Au premier abord, on est plutôt enclin à écouter ceux qui militent en faveur du projet. La nature humaine a besoin de projets, qu’il s’agisse de construire une pyramide pour les siècles futurs ou une cabane au fond de son jardin. Le projet est un moteur et son absence fait souvent régresser. L’Histoire humaine est une Histoire de projets, plus ou moins fous, plus ou moins utiles mais qui tracent une ligne que l’on appelle souvent Progrès. Les opposants aux projets apparaissent alors conservateurs, timorés et manquant d’ambition. Cette dualité de l’ancien et du moderne a rythmé le parcours historique des humains.
Une faille apparaît aujourd’hui qui change la nature du débat.
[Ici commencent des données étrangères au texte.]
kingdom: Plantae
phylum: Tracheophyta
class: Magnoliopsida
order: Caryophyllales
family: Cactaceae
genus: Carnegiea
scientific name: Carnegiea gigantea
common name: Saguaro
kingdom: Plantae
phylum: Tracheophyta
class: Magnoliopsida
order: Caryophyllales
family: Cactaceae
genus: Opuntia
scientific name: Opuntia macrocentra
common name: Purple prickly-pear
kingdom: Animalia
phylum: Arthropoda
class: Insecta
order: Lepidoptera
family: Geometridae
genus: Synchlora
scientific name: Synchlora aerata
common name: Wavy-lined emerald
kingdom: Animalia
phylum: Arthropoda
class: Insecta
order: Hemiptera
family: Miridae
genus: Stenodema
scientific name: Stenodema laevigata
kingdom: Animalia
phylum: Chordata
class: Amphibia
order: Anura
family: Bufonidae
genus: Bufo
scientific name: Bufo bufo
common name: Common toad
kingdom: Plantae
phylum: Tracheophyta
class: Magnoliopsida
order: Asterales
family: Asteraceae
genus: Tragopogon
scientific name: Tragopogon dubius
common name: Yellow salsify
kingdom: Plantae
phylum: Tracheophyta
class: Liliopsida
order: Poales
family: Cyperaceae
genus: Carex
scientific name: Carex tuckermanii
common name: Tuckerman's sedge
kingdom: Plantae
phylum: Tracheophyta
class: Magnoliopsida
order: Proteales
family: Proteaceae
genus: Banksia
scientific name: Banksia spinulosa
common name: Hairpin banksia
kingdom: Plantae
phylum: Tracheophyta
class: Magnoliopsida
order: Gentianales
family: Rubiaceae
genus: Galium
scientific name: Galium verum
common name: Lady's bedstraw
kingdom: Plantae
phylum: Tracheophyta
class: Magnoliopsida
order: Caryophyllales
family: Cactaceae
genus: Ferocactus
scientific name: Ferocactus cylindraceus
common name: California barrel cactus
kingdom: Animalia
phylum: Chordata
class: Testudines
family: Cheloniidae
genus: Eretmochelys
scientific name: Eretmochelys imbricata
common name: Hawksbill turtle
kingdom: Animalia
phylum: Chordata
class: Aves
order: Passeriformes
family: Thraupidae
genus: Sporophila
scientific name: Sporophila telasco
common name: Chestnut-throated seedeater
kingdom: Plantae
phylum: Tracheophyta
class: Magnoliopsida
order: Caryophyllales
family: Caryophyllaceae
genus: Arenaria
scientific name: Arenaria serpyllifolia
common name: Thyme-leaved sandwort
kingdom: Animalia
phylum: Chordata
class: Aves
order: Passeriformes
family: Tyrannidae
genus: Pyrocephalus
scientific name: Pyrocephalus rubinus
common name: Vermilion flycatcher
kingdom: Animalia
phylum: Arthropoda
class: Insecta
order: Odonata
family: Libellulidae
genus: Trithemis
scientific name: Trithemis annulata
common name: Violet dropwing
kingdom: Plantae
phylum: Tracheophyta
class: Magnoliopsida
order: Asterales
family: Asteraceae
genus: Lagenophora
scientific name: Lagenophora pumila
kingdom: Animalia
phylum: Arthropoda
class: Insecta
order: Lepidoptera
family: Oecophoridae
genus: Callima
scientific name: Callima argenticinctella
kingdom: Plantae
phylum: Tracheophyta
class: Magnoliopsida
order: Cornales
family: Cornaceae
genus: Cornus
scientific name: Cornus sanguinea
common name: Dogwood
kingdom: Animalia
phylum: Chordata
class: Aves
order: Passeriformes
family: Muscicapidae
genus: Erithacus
Notre Histoire, notre éducation s’est construite dans la perspective d’un monde « infini » dans lequel le progrès permet de faire toujours plus et toujours mieux. Or, un certain nombre de signes nous indiquent désormais que le monde (au moins celui que les humains sont capables de percevoir) pourrait bien être « fini » et que l’objectif deviendrait plutôt celui de le conserver au mieux.
Dès lors la question des nouvelles formes du développement est posée. Qu’est-ce que la modernité ? De grands projets et de grands travaux encore et toujours ou une faculté d’adaptation au monde en recherchant de nouvelles solutions ? La croissance ou la décroissance ? La première crée de l’activité et de l’emploi mais grignote les ressources dont nous disposons, la seconde semble préserver les ressources mais fige les inégalités criantes et la capacité d’innovation de l’intelligence humaine.
Notre Dame des Landes est-il un projet à l’ancienne, correspondant à des schémas antérieurs ? Est-ce au contraire une infrastructure indispensable et évidente pour le développement ? L’humanité est-elle condamnée au progrès pour survivre et se perpétuer, sachant qu’elle fabrique en même temps les conditions de son déclin ? Si le monde est fini, les capacités humaines le sont-elles ? Le progrès a-t-il changé de sens ? Changer d’orientation, voire revenir en arrière, est-ce un progrès ? Est-ce que reculer peut devenir une autre manière d’avancer ?
Edgar Morin nous indique que cette contradiction humaine de fond ne pourra probablement trouver sa résolution que dans le chaos. La nouvelle religion du développement durable prétend, quant à elle, apporter une solution par une action collective concertée et mondialisée.
Jacques Attali écrivait il y a quelques années que le monde pourrait évoluer vers une société en trois couches. La première serait une toute petite élite qui serait la seule à avoir accès au réel, la dernière serait une petite frange de pauvreté extrême et sauvage. Entre les deux la masse vivrait dans un monde dont les besoins seraient satisfaits par les technologies du virtuel. La mobilité réelle serait un comportement minoritaire et le monde n’obéirait plus aux mêmes règles de développement…
A la terrasse du bar, la réflexion donne mal à la tête. Garçon, remettez une bouteille de rosé, on vient de découvrir que reculer c’est peut-être une autre manière d’avancer, mais dans l’autre sens !!!